John Lofton Holt. founder, and chairman of the Board of directors. Achronix, presented on “Embedded FPGAs – Enabling The Next Generation Of Flexible SoCs.’: The system-on-chip (SoC) ecosystem is at a fundamental crossroads. With total
chip development and manufacturing costs exceeding $100 million at 22nm, it is no longer cost effective for most SoC designers to build a discrete chip for every application. As a result, SoC designers are investing in programmable intellectual property (IP) for IO expansion, emerging standards compliance and application acceleration.
This programmable IP ranges from microcontrollers and processors to simple state machines that are register-programmable. Nearly every SoC built today has some kind of programmable IP. The programmable logic industry is addressing this SoC challenge in a different way. Coming from the “other end of the spectrum”, the major public FPGA manufacturers are implementing more and more hard IP on their dies to reduce the area penalty of the programmable logic for specific applications.

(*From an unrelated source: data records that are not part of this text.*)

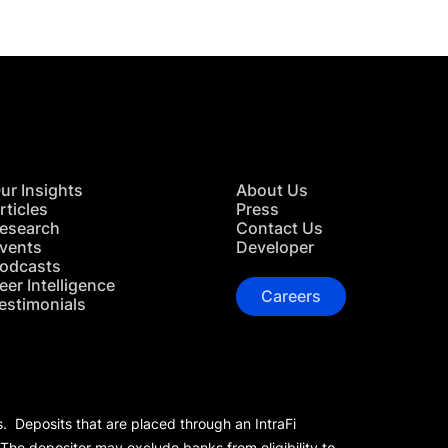
ur Insights
About Us
rticles
Press
esearch
Contact Us
vents
Developer
odcasts
eer Intelligence
Careers
estimonials
s. Deposits that are placed through an IntraFi
 The depositor may exclude banks from eligibility to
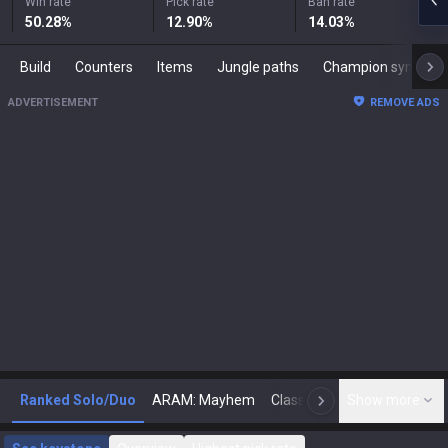
Win rate
Pick rate
Ban rate
50.28
%
12.90
%
14.03
%
Build
Counters
Items
Jungle paths
Champion synergies
ADVERTISEMENT
REMOVE ADS
Ranked Solo/Duo
ARAM: Mayhem
Classic
Show more
Arena
Toda
N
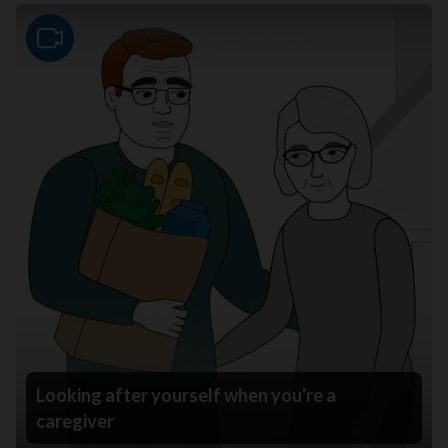
Video
Looking after yourself when you're a
caregiver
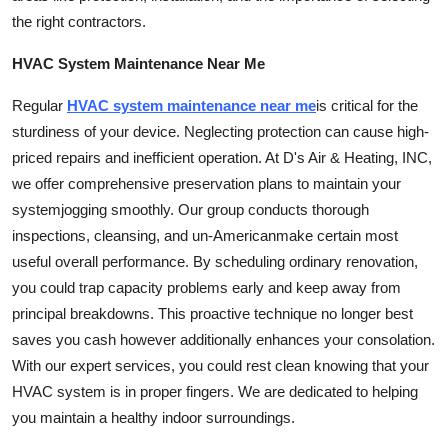
Top 10
the right contractors.
HVAC System Maintenance Near Me
How To
Regular
HVAC
system maintenance
near me
is critical for the
Support Number
sturdiness of your device. Neglecting protection can cause high-
priced repairs and inefficient operation. At D's Air & Heating, INC,
we offer comprehensive preservation plans to maintain your
system
jogging smoothly. Our group conducts thorough
inspections, cleansing, and
un-American
make certain most
useful overall performance. By scheduling ordinary renovation,
you could trap capacity problems early and keep away from
principal breakdowns. This proactive technique no longer best
saves you cash however additionally enhances your consolation.
With our expert
services
, you could rest clean knowing that your
HVAC system is in proper fingers. We are dedicated to helping
you maintain a healthy indoor surroundings.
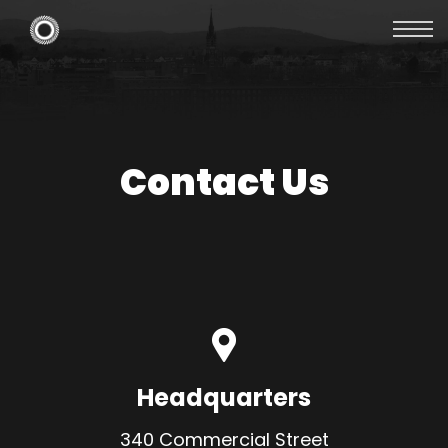
Contact Us
Headquarters
340 Commercial Street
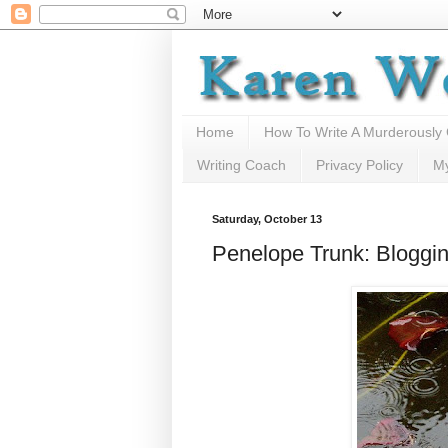
Home
How To Write A Murderously
Writing Coach
Privacy Policy
M
Saturday, October 13
Penelope Trunk: Bloggi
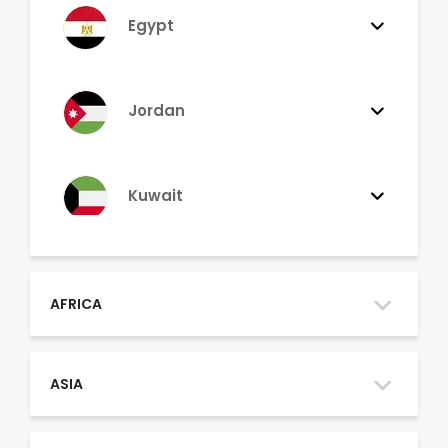
Egypt
Jordan
Kuwait
Lebanon
AFRICA
Morocco
ASIA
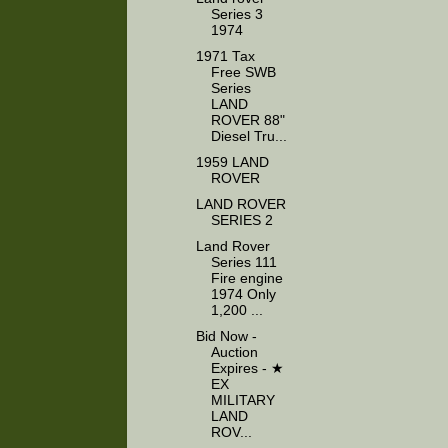
Series 3
1974
1971 Tax
Free SWB
Series
LAND
ROVER 88"
Diesel Tru...
1959 LAND
ROVER
LAND ROVER
SERIES 2
Land Rover
Series 111
Fire engine
1974 Only
1,200 ...
Bid Now -
Auction
Expires - ★
EX
MILITARY
LAND
ROV...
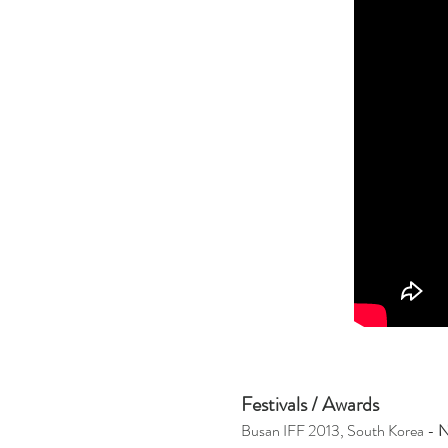
Festivals / Awards
Busan IFF 2013, South Korea -
N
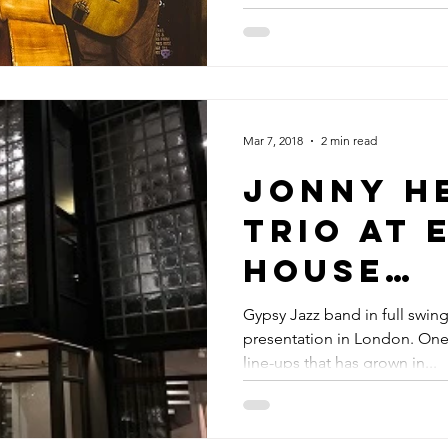
Y JAZZ GUITARIST
Mar 7, 2018
2 min read
Jonny H
Trio At 
House
Present
Gypsy Jazz band in full swin
presentation in London. On
Event In
line-ups that has grown in...
Primrose
London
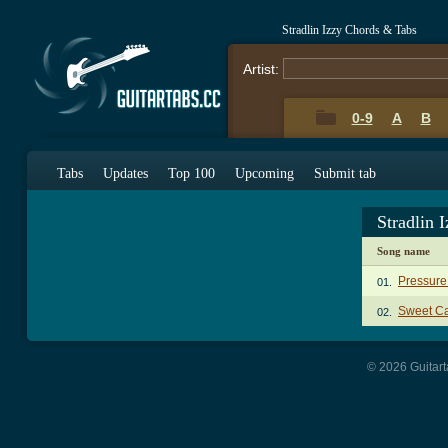
Stradlin Izzy Chords & Tabs
Artist:
0-9
A
B
Tabs
Updates
Top 100
Upcoming
Submit tab
Stradlin 
Song name
Pressure
01.
Sweet Ca
02.
© 2026 Guitart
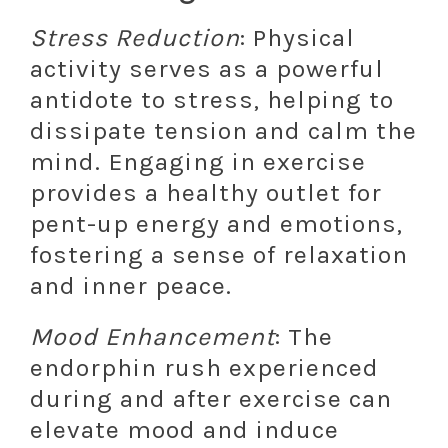
Stress Reduction
: Physical
activity serves as a powerful
antidote to stress, helping to
dissipate tension and calm the
mind. Engaging in exercise
provides a healthy outlet for
pent-up energy and emotions,
fostering a sense of relaxation
and inner peace.
Mood Enhancement
: The
endorphin rush experienced
during and after exercise can
elevate mood and induce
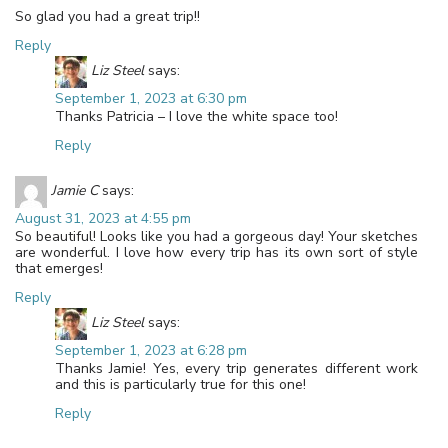
So glad you had a great trip!!
Reply
Liz Steel
says:
September 1, 2023 at 6:30 pm
Thanks Patricia – I love the white space too!
Reply
Jamie C
says:
August 31, 2023 at 4:55 pm
So beautiful! Looks like you had a gorgeous day! Your sketches
are wonderful. I love how every trip has its own sort of style
that emerges!
Reply
Liz Steel
says:
September 1, 2023 at 6:28 pm
Thanks Jamie! Yes, every trip generates different work
and this is particularly true for this one!
Reply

These techniques, while effective for some mid-range volume applications, will not scale to high volume SoCs. The major public FPGA companies are also very hesitant to license their programmable fabric to SoC designers, fearing competition in their core markets and erosion of margins.
Rudy Lauwereins, VP Smart Systems Technology Office, IMEC, presented on ‘Providing “Insite” In The Unknown Design Space’: As technology scaling nears the “final frontier”, designers are confronted with an increasing number of restrictions.
Printing smaller and smaller features remains possible, but requires more and more regular layout patterns. Transistors can still be reduced in size, but may fall short of meeting electrical specifications. Smaller wires are becoming a performance bottleneck.
As technology scaling becomes less ideal, established design paradigms start to break. Creative and innovative solutions are required to sustain the momentum of Moore’s law: hitting the sweet-spot for cost and performance requires tight interaction between the technology development community and the design community. In an increasingly fabless world, imec’s Insite program builds the bridges between these communities.